# Nee, ik een verblijf in Peru deze ben more keer



## godofwar

Creo que esta oración esta en Sueco. Alguien puede ayudarme traduciendo al Español por favor?


----------



## moldo

Hola,

Las palabras estan holandes (solo "more" is ingles), pero el oracion no es comprensible.
Literalmente:
No, yo una visita en Peru es soy mas bez. (????)

Groet, moldo


----------



## godofwar

Muchas gracias. Es posible que se traduzca como ESTA VEZ ME QUEDO EN PERU?


----------



## Frank06

Hi,



godofwar said:


> Muchas gracias. Es posible que se traduzca como ESTA VEZ ME QUEDO EN PERU?



It's impossible to 'translate', for the simple reason it cannot be called a Dutch sentence . Any similarity to Dutch is purely coincidential ;-).

Groetjes,

Frank


----------



## godofwar

Waht language is it then?


----------



## Frank06

Hi,



godofwar said:


> Waht language is it then?


As Moldo already pointed out: 
"Las palabras estan holandes (solo "more" is ingles), *pero el oracion no es comprensible.*"

How can we translate an incomprehensible pseudo-Dutch sentence without any kind of context and without guessing wildly?

Groetjes,

Frank


----------



## godofwar

Thank you anyway.
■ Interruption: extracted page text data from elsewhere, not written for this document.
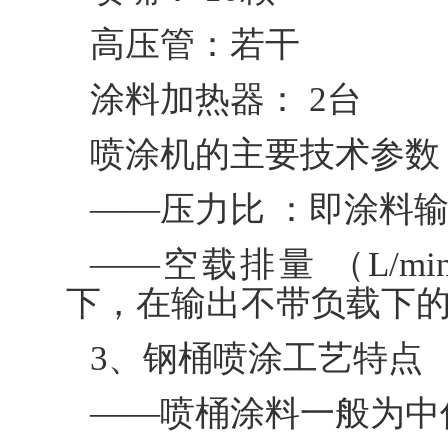
高压管：若干
涂料加热器： 2台
喷涂机的主要技术参数
——压力比 ：即涂料
——空载排量 （L/
下，在输出不带负载下
3、钢桶喷涂工艺特点
——喷桶涂料一般为中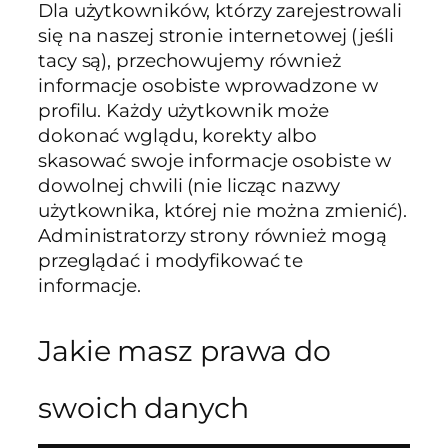
Dla użytkowników, którzy zarejestrowali
się na naszej stronie internetowej (jeśli
tacy są), przechowujemy również
informacje osobiste wprowadzone w
profilu. Każdy użytkownik może
dokonać wglądu, korekty albo
skasować swoje informacje osobiste w
dowolnej chwili (nie licząc nazwy
użytkownika, której nie można zmienić).
Administratorzy strony również mogą
przeglądać i modyfikować te
informacje.
Jakie masz prawa do
swoich danych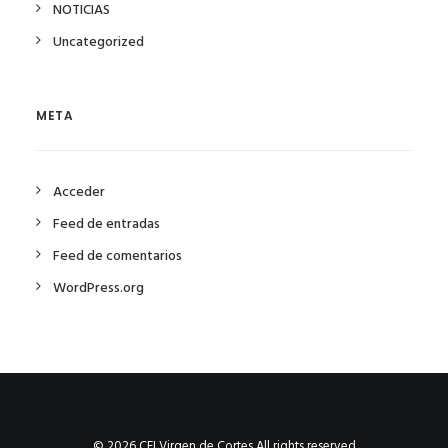
NOTICIAS
Uncategorized
META
Acceder
Feed de entradas
Feed de comentarios
WordPress.org
© 2026 CEI Virgen de Cortes All rights reserved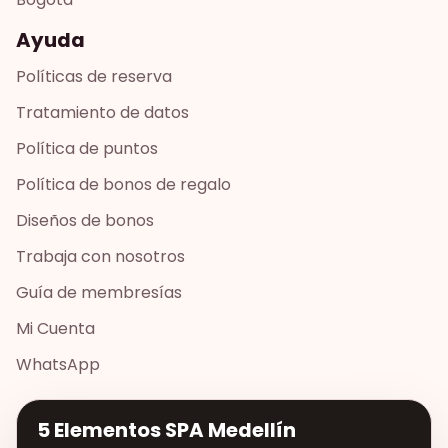
Ayuda
Políticas de reserva
Tratamiento de datos
Política de puntos
Política de bonos de regalo
Diseños de bonos
Trabaja con nosotros
Guía de membresías
Mi Cuenta
WhatsApp
5 Elementos SPA Medellín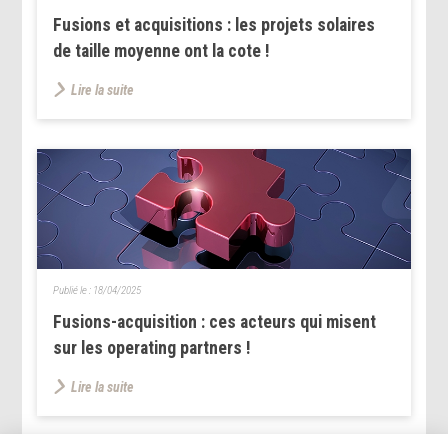
Fusions et acquisitions : les projets solaires
de taille moyenne ont la cote !
Lire la suite
Publié le :
18/04/2025
Fusions-acquisition : ces acteurs qui misent
sur les operating partners !
Lire la suite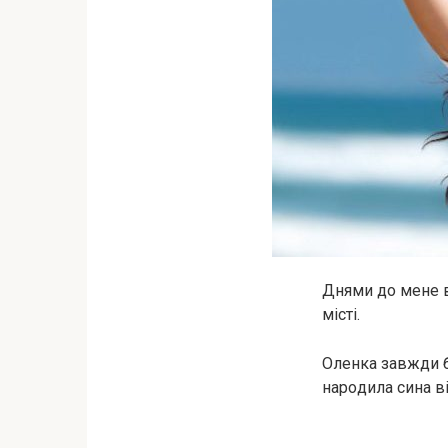
Днями до мене в
місті.
Оленка завжди б
наpoдила сина в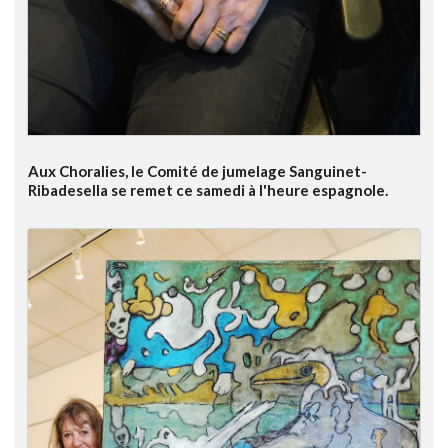
Aux Choralies, le Comité de jumelage Sanguinet-
Ribadesella se remet ce samedi à l'heure espagnole.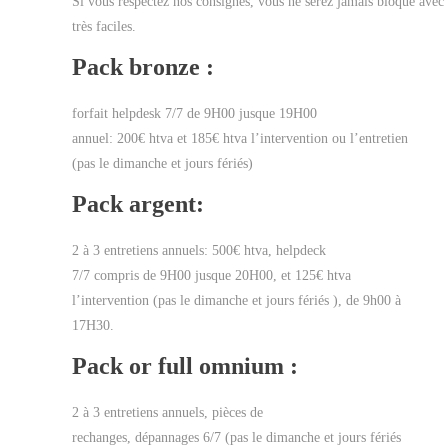
Si vous respectez nos consignes, vous ne serez jamais bloqué avec 
très faciles.
Pack bronze :
forfait helpdesk 7/7 de 9H00 jusque 19H00
annuel: 200€ htva et 185€ htva l’intervention ou l’entretien
(pas le dimanche et jours fériés)
Pack argent:
2 à 3 entretiens annuels: 500€ htva, helpdeck
7/7 compris de 9H00 jusque 20H00, et 125€ htva
l’intervention (pas le dimanche et jours fériés ), de 9h00 à
17H30.
Pack or full omnium :
2 à 3 entretiens annuels, pièces de
rechanges, dépannages 6/7 (pas le dimanche et jours fériés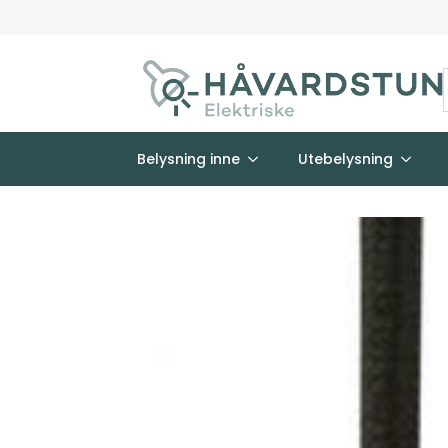
Belysning inne
Utebelysning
I believe it is Swedish


----------



## Frank06

*Hi,*

*I think we have tried to answer your question. One minor detail: the sentence you gave us was "Dutch", but unintelligibly so.*
*Again, as Moldo already pointed out:*
*"Las palabras estan holandes (solo "more" is ingles), pero el oracion no es comprensible."*

*You prefer to doubt that at least 2 native speakers of Dutch don't recognise (bad) Dutch, while at least one of them is a Dutch Second Language teacher whose daily job is to deal with that kind of phrases. **Well, then I can only wish you good luck at the Nordic languages forum .*

*Frank*
*Moderator DF*


----------